The court held that a number of the bank's statements relating to development opportunities for the property were untrue and, therefore, negligent misstatements and/or misrepresentations, which induced the plaintiff to enter into the investment. In brief, the documents were found to have been misleading in the following respects:
(a) Statements that the landlord of the properties would support the proposed development were untrue.
(b) References to a particular phase of the development failed to alert the reader that it would not be possible to proceed for five years due to a sitting tenant's rights.
(c) References to two potential developments failed to point out that they were really alternatives. Only one of them could proceed because they both related to the same part of the property, but the bank's documentation failed to make this clear.
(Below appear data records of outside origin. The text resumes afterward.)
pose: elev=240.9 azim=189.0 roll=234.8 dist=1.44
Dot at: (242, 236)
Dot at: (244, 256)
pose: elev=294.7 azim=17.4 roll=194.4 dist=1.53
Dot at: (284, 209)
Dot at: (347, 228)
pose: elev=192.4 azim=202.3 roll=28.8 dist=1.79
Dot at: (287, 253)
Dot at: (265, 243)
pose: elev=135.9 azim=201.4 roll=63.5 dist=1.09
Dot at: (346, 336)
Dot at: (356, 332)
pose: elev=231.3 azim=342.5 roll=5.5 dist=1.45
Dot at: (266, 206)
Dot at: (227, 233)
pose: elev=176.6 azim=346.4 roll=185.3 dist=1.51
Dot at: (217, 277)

The bank sought to defend allegations of misrepresentation on the basis that the loose-leaf brochure was mere "sales talk" designed to stimulate interest in the scheme, that the plaintiff had a 30-day cooling off period and could have exited during this window and, that in any event, the bank's brochures would inevitably be superseded by formal legal documentation. The court rejected all of these contentions.
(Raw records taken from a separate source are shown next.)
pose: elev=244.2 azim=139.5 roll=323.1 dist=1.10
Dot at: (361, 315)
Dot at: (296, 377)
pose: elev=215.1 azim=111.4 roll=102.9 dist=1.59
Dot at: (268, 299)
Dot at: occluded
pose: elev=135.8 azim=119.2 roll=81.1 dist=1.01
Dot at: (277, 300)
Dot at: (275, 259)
The court held that the brochures constituted pre-contractual statements, which were actionable misrepresentations. These were of a continuing nature and were never corrected by the bank or corrected to the extent required by law. In a telling passage Hogan J (speaking for the court) observed that it would be "…manifestly unfair and at odds with the principles of good faith upon which the entire law of contract is founded, if those who made specific statements designed to induce others into (sic) enter into contractual relations were later to be allowed to resile from that position and to claim that such statements were not to be taken seriously...".
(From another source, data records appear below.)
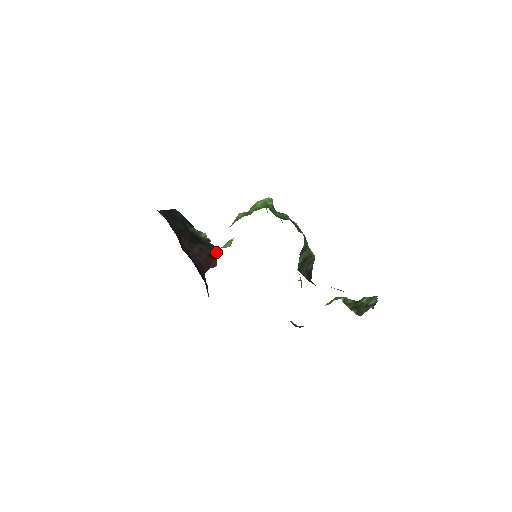
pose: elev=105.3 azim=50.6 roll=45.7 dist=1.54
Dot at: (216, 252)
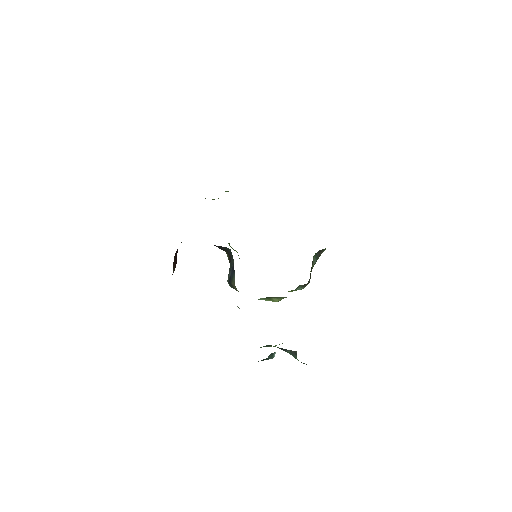
Dot at: occluded
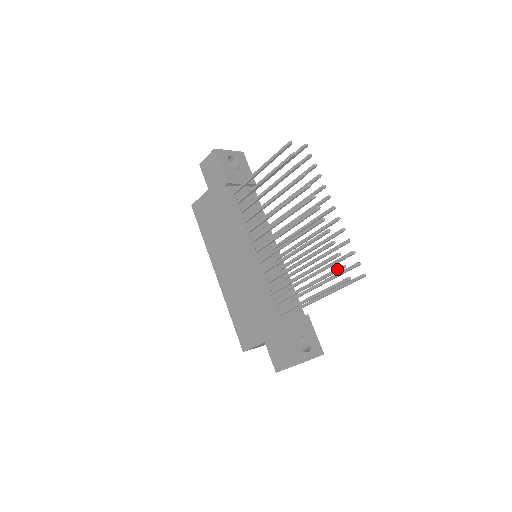
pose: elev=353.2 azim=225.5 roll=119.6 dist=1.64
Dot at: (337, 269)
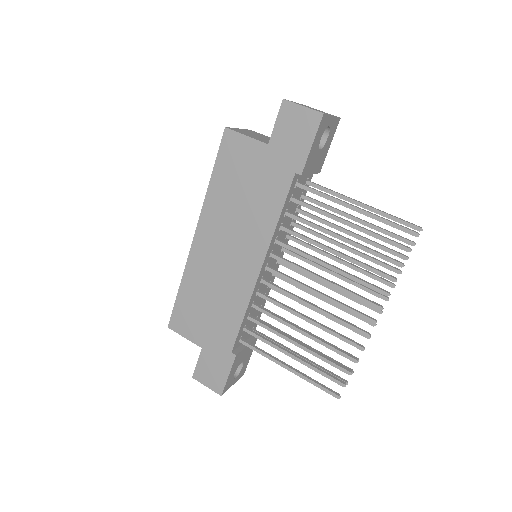
Dot at: (336, 381)
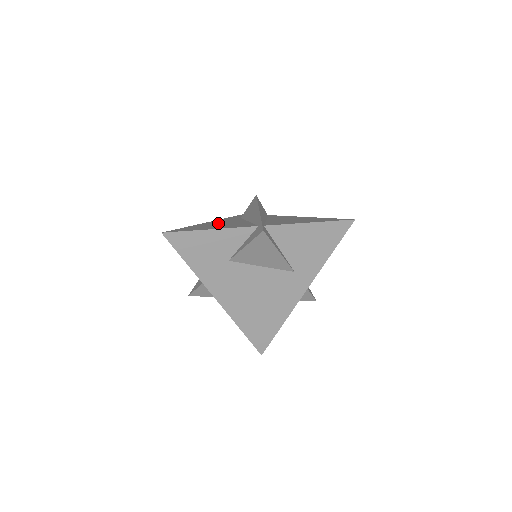
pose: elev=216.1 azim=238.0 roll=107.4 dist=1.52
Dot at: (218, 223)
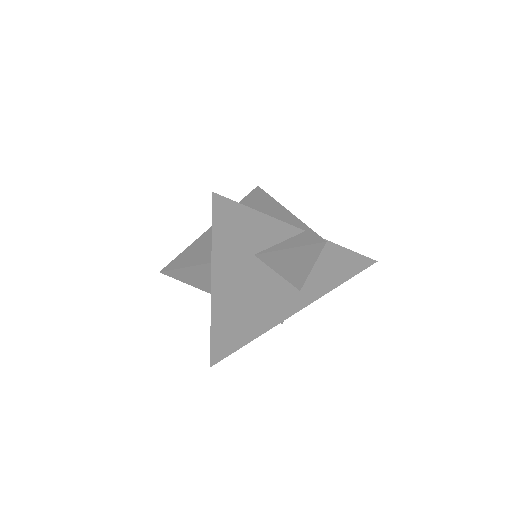
Dot at: occluded
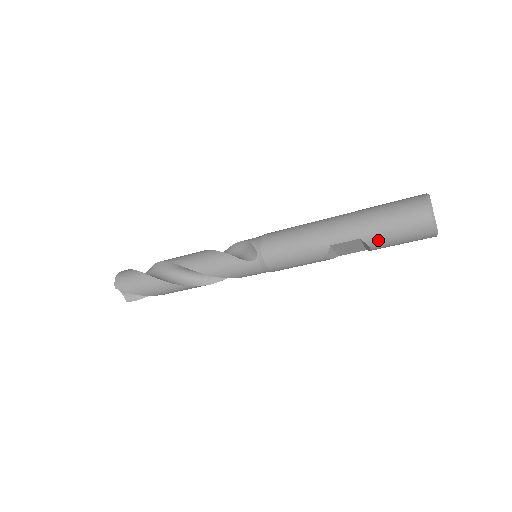
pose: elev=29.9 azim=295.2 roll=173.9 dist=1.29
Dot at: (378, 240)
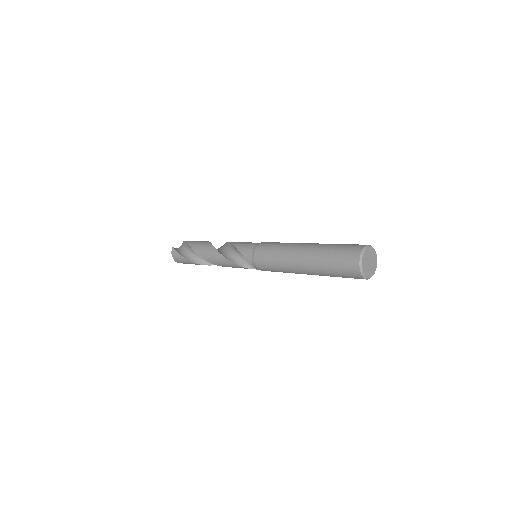
Dot at: occluded
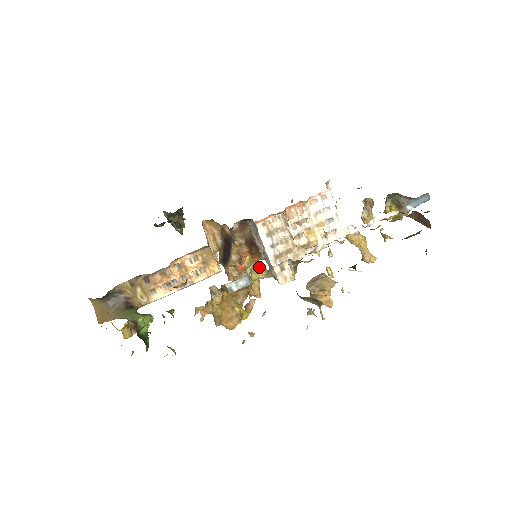
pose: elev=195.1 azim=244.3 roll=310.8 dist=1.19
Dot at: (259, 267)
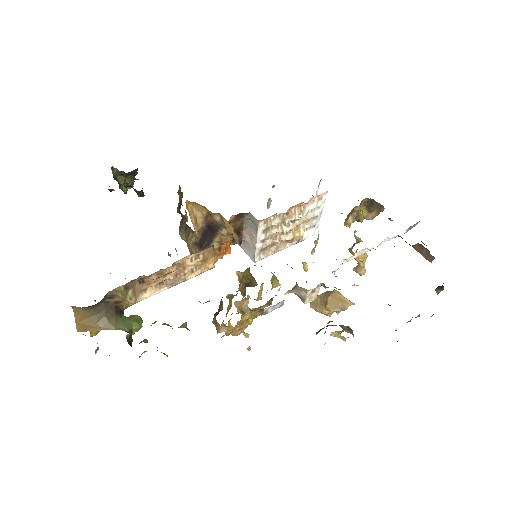
Dot at: (275, 278)
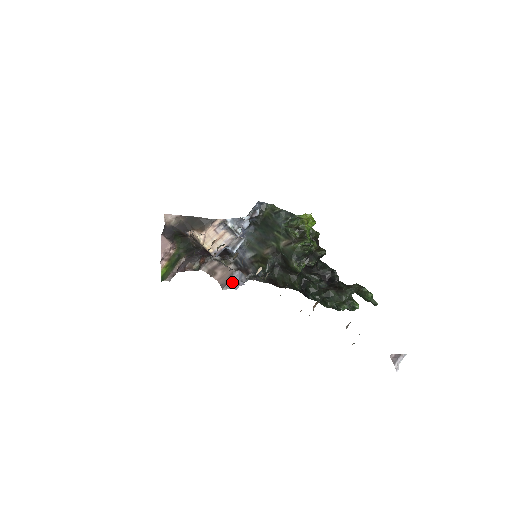
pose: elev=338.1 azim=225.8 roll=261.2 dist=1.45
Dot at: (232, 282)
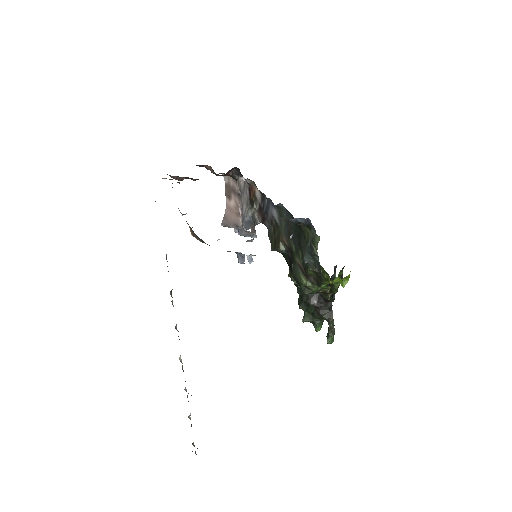
Dot at: (234, 228)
With regards to the 30-day cooling off period, the court held that a party guilty of misrepresentation cannot avoid liability by attempting to shift the onus of cancelling the contract to the person who has been induced to enter the contract by reason of the misrepresentation.
With regards to the fact that the brochures would be followed by formal contracts, the court noted that the contractual documents would merely be the formal vehicle for the investment and would not alter the underlying commercial terms, nor the fact that the plaintiff was induced to enter into the investment by way of misrepresentations by the bank.
The court held that the misrepresentations which induced the plaintiff to enter into the investment "bring little credit to the bank." The court observed that "the conduct of the bank fell below the standards of responsibility which this Court has every right to expect and demand from the holder of a banking licence and from that of its employees." As already noted, the Court of Appeal was confident holding for the plaintiff even though the trial judge had found aspects of his evidence unsatisfactory.
It would be wrong to conclude that this decision means that regulated institutions owe a greater duty of care than other persons facing similar claims. However, it would also be naïve to suppose that, where a regulated entity is held to account for pre-contractual statements which are alleged to be false, it will not, in practical terms, have to show that it acted with probity and transparency. The Spencer decision sends out a very clear signal in that regard.